The last two years we spent in Chapel Hill, North Carolina, where Bill got his PhD, was a difficult time. When I look back at those years, I wonder how we got through them. The trouble started in August of 1963, when I was 7 months pregnant. Our 3 year old son was playing in the neighbor’s sandbox and came in with gunk on his hands. I looked at the box – an animal must have vomited in it. I phoned the pediatrician who said to bring the three kids in. He looked at our hands to see if there were any cuts where rabies might have entered. The neighbor’s kids had none, our son and I had some. Should we have the rabies shots? The other pediatrician had been present in a hospital where they had made the decision not to give the rabies vaccine and the man had died of rabies. It was determined we would have the vaccine, a shot each day in the muscle of the abdomen. The doctor explained that they were especially painful shots but that after a few days our pain threshold would rise and they wouldn’t be so painful.
The day of the doctors’ decision, the campus police chief came to look in the neighborhood to see if he could find the sick animal. He saw something under our flimsy graduate student house he thought might be an animal, went on his hands and knees to retrieve it, and my hopes soared. But alas, it was only a piece of cardboard.
My brother and new sister-in-law were on the road after their wedding, coming to visit us on their honeymoon, and they arrived just as the awful decision was being made. They were a tremendous comfort to us, although I often have said to my sister-in-law that with such an omen on her honeymoon, she would have been justified in turning right around for home and having the marriage annulled.
I have written about the birth in my post of May 6. My mother had come down to look after our son near the due date, but the baby was 3 weeks late. She and my father had never been apart for more than a few days. On Friday, November 23, we brought the baby home. My husband took our son to the football parade, but when he got to the site, there wasn’t a parade, only people milling around. He inquired and was told that President Kennedy had been shot. In the meantime, our neighbor came to tell my mother and me the news.
On Saturday night, my father went to visit a friend. He was distraught over the death, apparently had too much to drink, and was in an accident on the way home. He nearly died. My mother had to fly home the next day. As the days went by and it became apparent that he was not going to die, we settled down.
We had done our Santa shopping through the Sears’ catalogue. The presents didn’t come, didn’t come, and finally on Dec. 24 Bill went to Durham to see what was the matter. Only one of the presents we had ordered had arrived, a metal racing car, the kind the child gets in and pedals, the present I had ordered from my parents. Bill set out to buy for Santa. He came home with wonderful gifts, a tent, a policeman’s uniform, a life-size dum-dum, a long horn like a medieval page would blow. The car had to be assembled, there were missing pieces and most of the parts that were to go together couldn’t be made to fit, and it was complicated, and about 3 AM, after an argument, Bill went to bed, but I, saying to myself that it was my parents’ present, soldiered on.
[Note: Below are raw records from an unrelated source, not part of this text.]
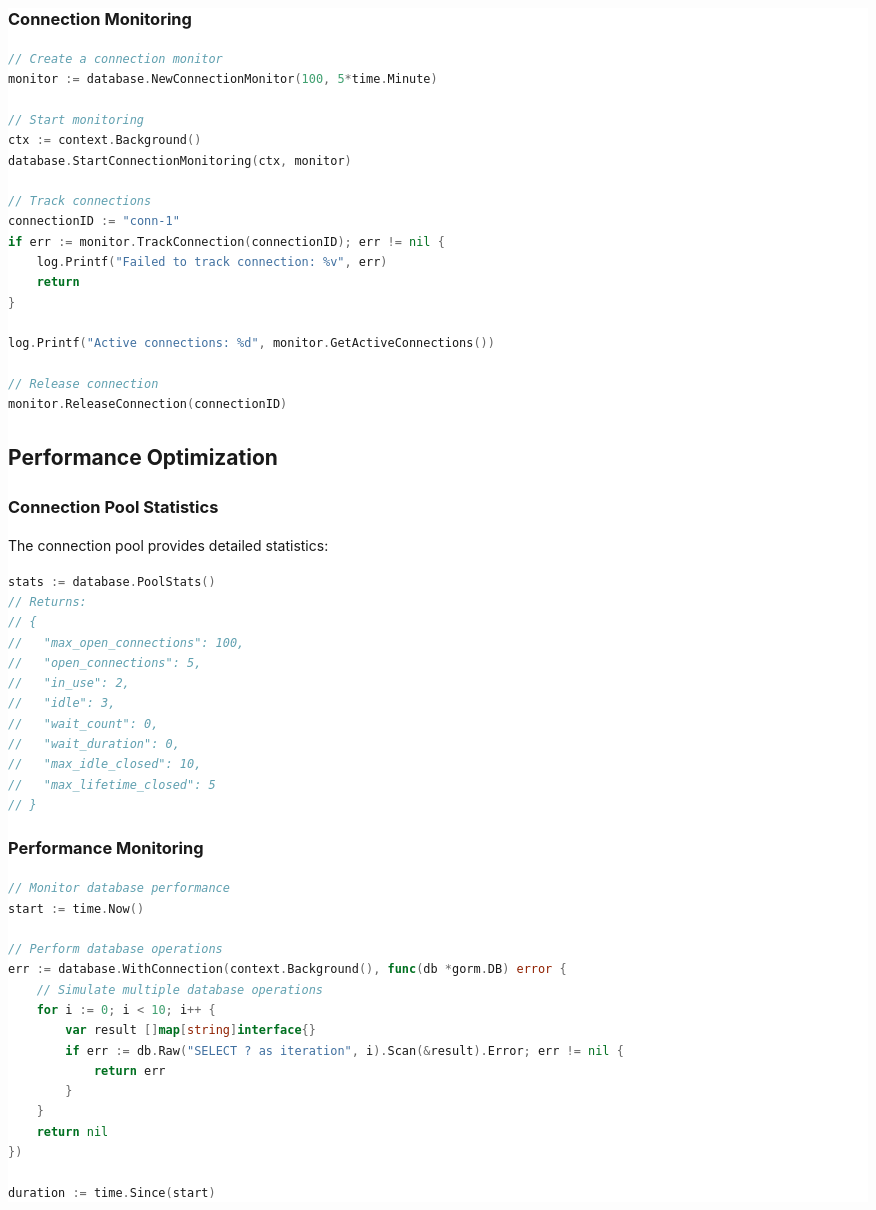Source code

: ### Connection Monitoring

```go
// Create a connection monitor
monitor := database.NewConnectionMonitor(100, 5*time.Minute)

// Start monitoring
ctx := context.Background()
database.StartConnectionMonitoring(ctx, monitor)

// Track connections
connectionID := "conn-1"
if err := monitor.TrackConnection(connectionID); err != nil {
    log.Printf("Failed to track connection: %v", err)
    return
}

log.Printf("Active connections: %d", monitor.GetActiveConnections())

// Release connection
monitor.ReleaseConnection(connectionID)
```

## Performance Optimization

### Connection Pool Statistics

The connection pool provides detailed statistics:

```go
stats := database.PoolStats()
// Returns:
// {
//   "max_open_connections": 100,
//   "open_connections": 5,
//   "in_use": 2,
//   "idle": 3,
//   "wait_count": 0,
//   "wait_duration": 0,
//   "max_idle_closed": 10,
//   "max_lifetime_closed": 5
// }
```

### Performance Monitoring

```go
// Monitor database performance
start := time.Now()

// Perform database operations
err := database.WithConnection(context.Background(), func(db *gorm.DB) error {
    // Simulate multiple database operations
    for i := 0; i < 10; i++ {
        var result []map[string]interface{}
        if err := db.Raw("SELECT ? as iteration", i).Scan(&result).Error; err != nil {
            return err
        }
    }
    return nil
})

duration := time.Since(start)

```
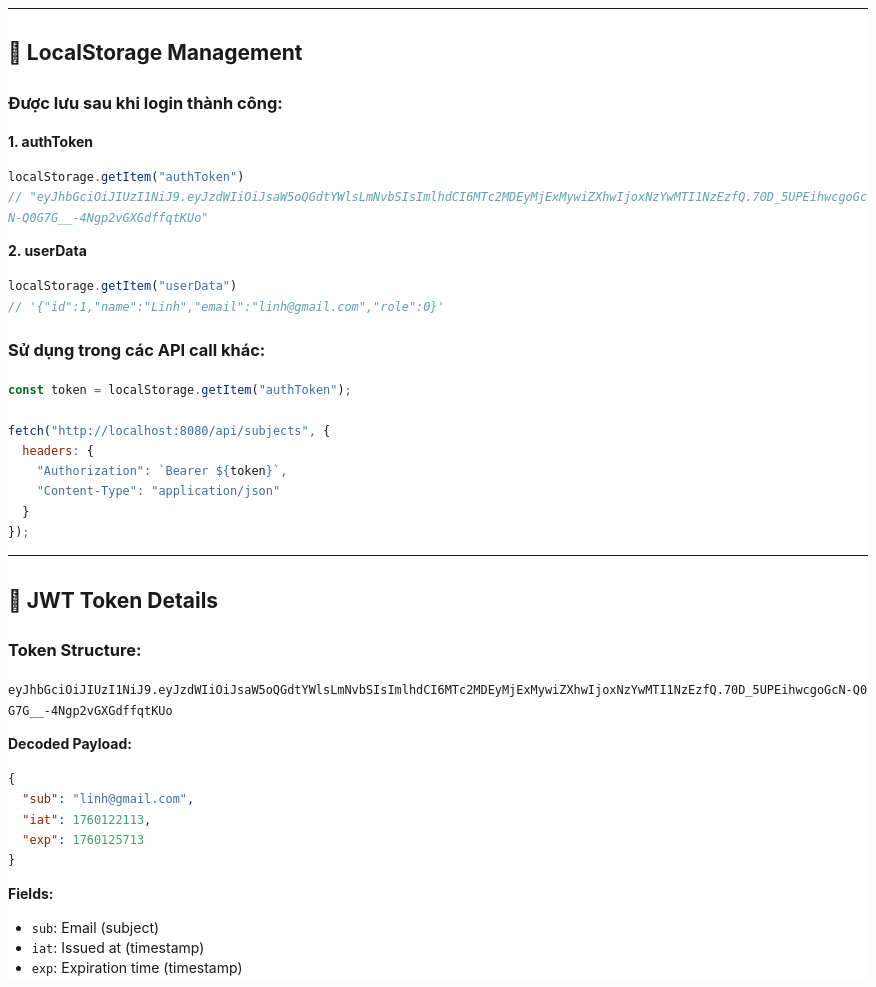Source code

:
 ```javascript
```

---

## 💾 LocalStorage Management

### Được lưu sau khi login thành công:

**1. authToken**
```javascript
localStorage.getItem("authToken")
// "eyJhbGciOiJIUzI1NiJ9.eyJzdWIiOiJsaW5oQGdtYWlsLmNvbSIsImlhdCI6MTc2MDEyMjExMywiZXhwIjoxNzYwMTI1NzEzfQ.70D_5UPEihwcgoGcN-Q0G7G__-4Ngp2vGXGdffqtKUo"
```

**2. userData**
```javascript
localStorage.getItem("userData")
// '{"id":1,"name":"Linh","email":"linh@gmail.com","role":0}'
```

### Sử dụng trong các API call khác:
```javascript
const token = localStorage.getItem("authToken");

fetch("http://localhost:8080/api/subjects", {
  headers: {
    "Authorization": `Bearer ${token}`,
    "Content-Type": "application/json"
  }
});
```

---

## 🔐 JWT Token Details

### Token Structure:
```
eyJhbGciOiJIUzI1NiJ9.eyJzdWIiOiJsaW5oQGdtYWlsLmNvbSIsImlhdCI6MTc2MDEyMjExMywiZXhwIjoxNzYwMTI1NzEzfQ.70D_5UPEihwcgoGcN-Q0G7G__-4Ngp2vGXGdffqtKUo
```

**Decoded Payload:**
```json
{
  "sub": "linh@gmail.com",
  "iat": 1760122113,
  "exp": 1760125713
}
```

**Fields:**
- `sub`: Email (subject)
- `iat`: Issued at (timestamp)
- `exp`: Expiration time (timestamp)
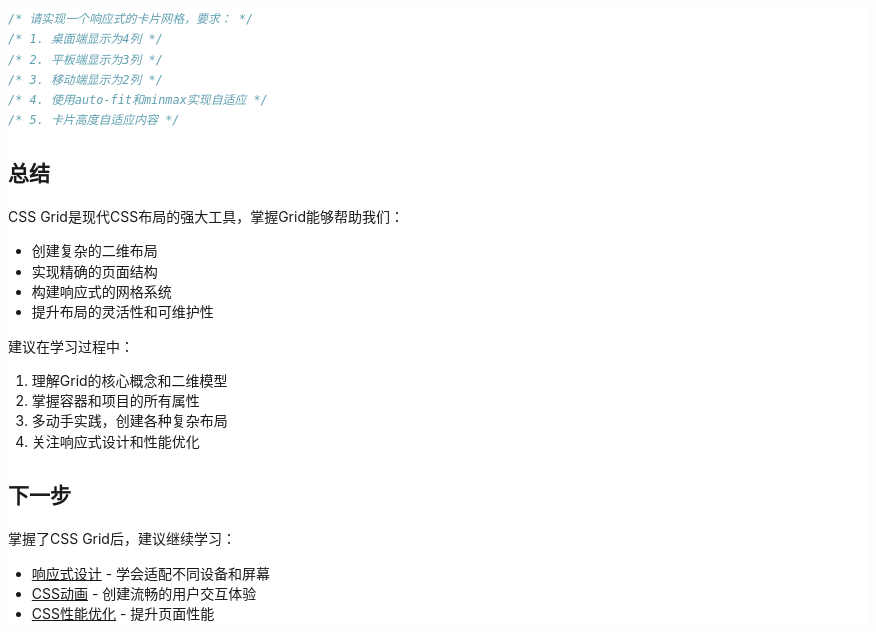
 ```css
/* 请实现一个响应式的卡片网格，要求： */
/* 1. 桌面端显示为4列 */
/* 2. 平板端显示为3列 */
/* 3. 移动端显示为2列 */
/* 4. 使用auto-fit和minmax实现自适应 */
/* 5. 卡片高度自适应内容 */
```

## 总结

CSS Grid是现代CSS布局的强大工具，掌握Grid能够帮助我们：
- 创建复杂的二维布局
- 实现精确的页面结构
- 构建响应式的网格系统
- 提升布局的灵活性和可维护性

建议在学习过程中：
1. 理解Grid的核心概念和二维模型
2. 掌握容器和项目的所有属性
3. 多动手实践，创建各种复杂布局
4. 关注响应式设计和性能优化

## 下一步

掌握了CSS Grid后，建议继续学习：
- [响应式设计](./responsive.md) - 学会适配不同设备和屏幕
- [CSS动画](./animations.md) - 创建流畅的用户交互体验
- [CSS性能优化](./performance.md) - 提升页面性能 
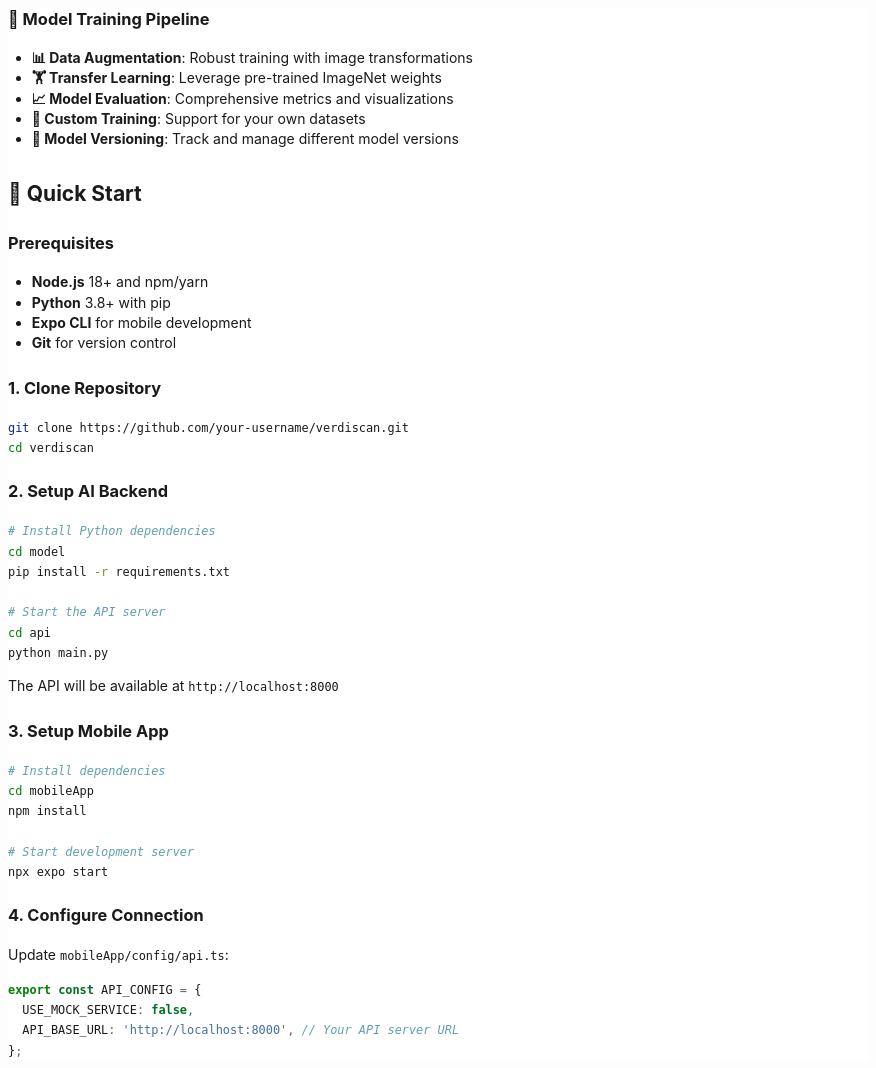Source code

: ### 🔬 Model Training Pipeline
- **📊 Data Augmentation**: Robust training with image transformations
- **🏋️ Transfer Learning**: Leverage pre-trained ImageNet weights
- **📈 Model Evaluation**: Comprehensive metrics and visualizations
- **🔧 Custom Training**: Support for your own datasets
- **💾 Model Versioning**: Track and manage different model versions

## 🚀 Quick Start

### Prerequisites
- **Node.js** 18+ and npm/yarn
- **Python** 3.8+ with pip
- **Expo CLI** for mobile development
- **Git** for version control

### 1. Clone Repository
```bash
git clone https://github.com/your-username/verdiscan.git
cd verdiscan
```

### 2. Setup AI Backend
```bash
# Install Python dependencies
cd model
pip install -r requirements.txt

# Start the API server
cd api
python main.py
```
The API will be available at `http://localhost:8000`

### 3. Setup Mobile App
```bash
# Install dependencies
cd mobileApp
npm install

# Start development server
npx expo start
```

### 4. Configure Connection
Update `mobileApp/config/api.ts`:
```typescript
export const API_CONFIG = {
  USE_MOCK_SERVICE: false,
  API_BASE_URL: 'http://localhost:8000', // Your API server URL
};
```
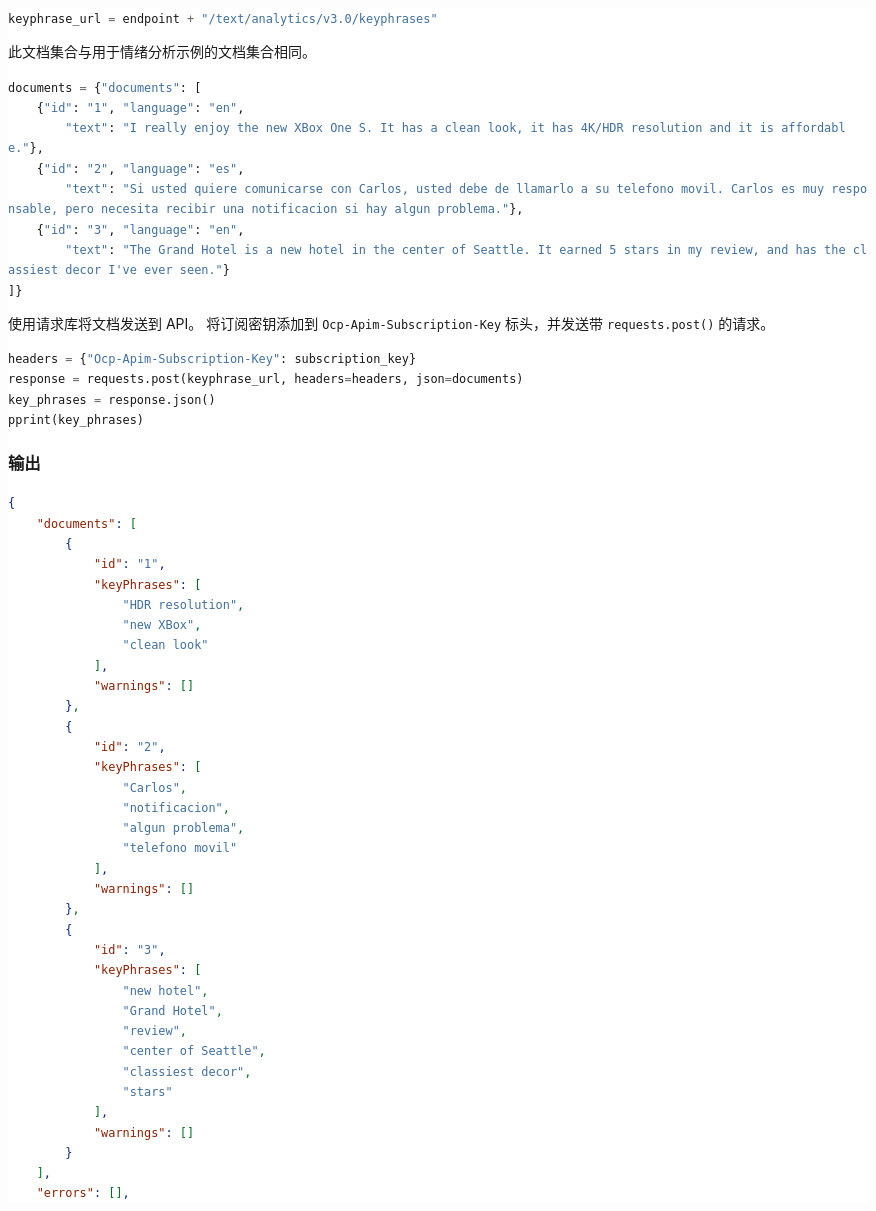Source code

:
 ```python
keyphrase_url = endpoint + "/text/analytics/v3.0/keyphrases"
```

此文档集合与用于情绪分析示例的文档集合相同。

```python
documents = {"documents": [
    {"id": "1", "language": "en",
        "text": "I really enjoy the new XBox One S. It has a clean look, it has 4K/HDR resolution and it is affordable."},
    {"id": "2", "language": "es",
        "text": "Si usted quiere comunicarse con Carlos, usted debe de llamarlo a su telefono movil. Carlos es muy responsable, pero necesita recibir una notificacion si hay algun problema."},
    {"id": "3", "language": "en",
        "text": "The Grand Hotel is a new hotel in the center of Seattle. It earned 5 stars in my review, and has the classiest decor I've ever seen."}
]}
```

使用请求库将文档发送到 API。 将订阅密钥添加到 `Ocp-Apim-Subscription-Key` 标头，并发送带 `requests.post()` 的请求。 

```python
headers = {"Ocp-Apim-Subscription-Key": subscription_key}
response = requests.post(keyphrase_url, headers=headers, json=documents)
key_phrases = response.json()
pprint(key_phrases)
```

### <a name="output"></a>输出

```json
{
    "documents": [
        {
            "id": "1",
            "keyPhrases": [
                "HDR resolution",
                "new XBox",
                "clean look"
            ],
            "warnings": []
        },
        {
            "id": "2",
            "keyPhrases": [
                "Carlos",
                "notificacion",
                "algun problema",
                "telefono movil"
            ],
            "warnings": []
        },
        {
            "id": "3",
            "keyPhrases": [
                "new hotel",
                "Grand Hotel",
                "review",
                "center of Seattle",
                "classiest decor",
                "stars"
            ],
            "warnings": []
        }
    ],
    "errors": [],
```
The car never did work.
On Christmas day my cousin and his girlfriend, also PhD candidates, came by and of course had to blow the horn. After they left, our son complained of sore cheeks. He had mumps. My cousin and his girlfriend got them, the girlfriend having to be hospitalized with mumps in her ovaries.
Several days after Christmas, we drove back to New England to visit our parents. I’ve written a poem about the horrendous trip, the only poem of mine that has ever been published. We drove through a blinding snowstorm; our son was restless with so little room; we were exhausted and worried.